▸ **WHAT YOU NEED TO DO**:
From the opening line of the records through the line bearing "Document page, 1241x1754 pixels.", set down every line exactly.

▸ **Bounding box prediction data**:
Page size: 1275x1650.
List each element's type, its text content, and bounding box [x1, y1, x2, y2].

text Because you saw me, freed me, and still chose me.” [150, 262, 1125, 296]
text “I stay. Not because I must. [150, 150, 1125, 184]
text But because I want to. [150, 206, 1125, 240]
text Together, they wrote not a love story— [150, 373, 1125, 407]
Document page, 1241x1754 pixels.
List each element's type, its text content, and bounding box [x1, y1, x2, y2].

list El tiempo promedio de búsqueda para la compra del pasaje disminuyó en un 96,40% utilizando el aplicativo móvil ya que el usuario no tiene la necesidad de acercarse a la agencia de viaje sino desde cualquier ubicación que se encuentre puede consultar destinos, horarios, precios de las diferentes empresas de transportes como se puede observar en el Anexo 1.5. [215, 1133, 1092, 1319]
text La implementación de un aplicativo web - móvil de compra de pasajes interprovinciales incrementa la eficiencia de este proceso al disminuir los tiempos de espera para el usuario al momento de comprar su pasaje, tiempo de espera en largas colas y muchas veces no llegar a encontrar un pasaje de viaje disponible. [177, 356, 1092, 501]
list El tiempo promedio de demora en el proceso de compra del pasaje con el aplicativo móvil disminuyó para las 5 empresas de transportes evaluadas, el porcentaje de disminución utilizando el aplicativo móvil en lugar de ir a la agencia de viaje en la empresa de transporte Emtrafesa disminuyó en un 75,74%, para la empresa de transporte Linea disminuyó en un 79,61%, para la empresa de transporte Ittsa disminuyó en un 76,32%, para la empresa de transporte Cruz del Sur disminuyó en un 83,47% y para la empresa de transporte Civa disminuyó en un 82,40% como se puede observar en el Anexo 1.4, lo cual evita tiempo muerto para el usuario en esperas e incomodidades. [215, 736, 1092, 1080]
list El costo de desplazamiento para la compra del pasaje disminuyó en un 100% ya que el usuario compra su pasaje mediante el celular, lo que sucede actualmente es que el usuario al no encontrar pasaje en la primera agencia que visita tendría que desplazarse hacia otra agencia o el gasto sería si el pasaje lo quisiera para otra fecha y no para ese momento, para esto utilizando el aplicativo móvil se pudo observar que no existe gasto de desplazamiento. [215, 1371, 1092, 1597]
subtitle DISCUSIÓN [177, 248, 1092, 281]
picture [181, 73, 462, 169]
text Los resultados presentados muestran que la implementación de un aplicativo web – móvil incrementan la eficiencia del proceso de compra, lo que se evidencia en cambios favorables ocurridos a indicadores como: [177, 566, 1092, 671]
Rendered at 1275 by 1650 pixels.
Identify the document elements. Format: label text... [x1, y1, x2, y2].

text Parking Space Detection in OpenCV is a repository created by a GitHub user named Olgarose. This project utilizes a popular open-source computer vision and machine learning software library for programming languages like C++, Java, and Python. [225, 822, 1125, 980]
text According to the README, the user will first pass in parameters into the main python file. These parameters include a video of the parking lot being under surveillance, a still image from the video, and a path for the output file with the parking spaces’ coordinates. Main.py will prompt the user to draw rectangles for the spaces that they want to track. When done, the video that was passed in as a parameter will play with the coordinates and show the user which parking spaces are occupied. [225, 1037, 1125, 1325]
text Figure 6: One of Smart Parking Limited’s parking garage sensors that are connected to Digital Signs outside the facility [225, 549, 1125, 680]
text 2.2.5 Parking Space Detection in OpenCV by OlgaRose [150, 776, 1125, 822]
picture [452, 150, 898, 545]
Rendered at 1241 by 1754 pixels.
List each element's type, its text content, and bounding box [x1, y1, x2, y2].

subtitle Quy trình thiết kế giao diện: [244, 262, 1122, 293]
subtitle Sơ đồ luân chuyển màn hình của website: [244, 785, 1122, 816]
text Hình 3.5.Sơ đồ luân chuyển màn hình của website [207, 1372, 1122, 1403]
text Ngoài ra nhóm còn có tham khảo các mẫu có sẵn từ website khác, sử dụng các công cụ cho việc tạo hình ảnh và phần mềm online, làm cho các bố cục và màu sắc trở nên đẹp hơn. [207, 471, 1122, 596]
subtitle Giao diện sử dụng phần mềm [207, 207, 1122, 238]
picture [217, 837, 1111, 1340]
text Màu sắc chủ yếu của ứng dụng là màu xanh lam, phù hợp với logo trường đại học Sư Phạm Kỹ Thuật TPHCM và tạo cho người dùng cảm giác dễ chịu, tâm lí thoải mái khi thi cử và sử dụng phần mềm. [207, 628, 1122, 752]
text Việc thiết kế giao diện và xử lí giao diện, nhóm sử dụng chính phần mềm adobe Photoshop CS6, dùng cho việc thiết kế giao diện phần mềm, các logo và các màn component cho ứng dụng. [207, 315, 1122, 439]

▸ **ANSWER TO THIS TASK**:
Page size: 1275x1650.
List each element's type, its text content, and bounding box [x1, y1, x2, y2].

text Because you saw me, freed me, and still chose me.” [150, 262, 1125, 296]
text “I stay. Not because I must. [150, 150, 1125, 184]
text But because I want to. [150, 206, 1125, 240]
text Together, they wrote not a love story— [150, 373, 1125, 407]
Document page, 1241x1754 pixels.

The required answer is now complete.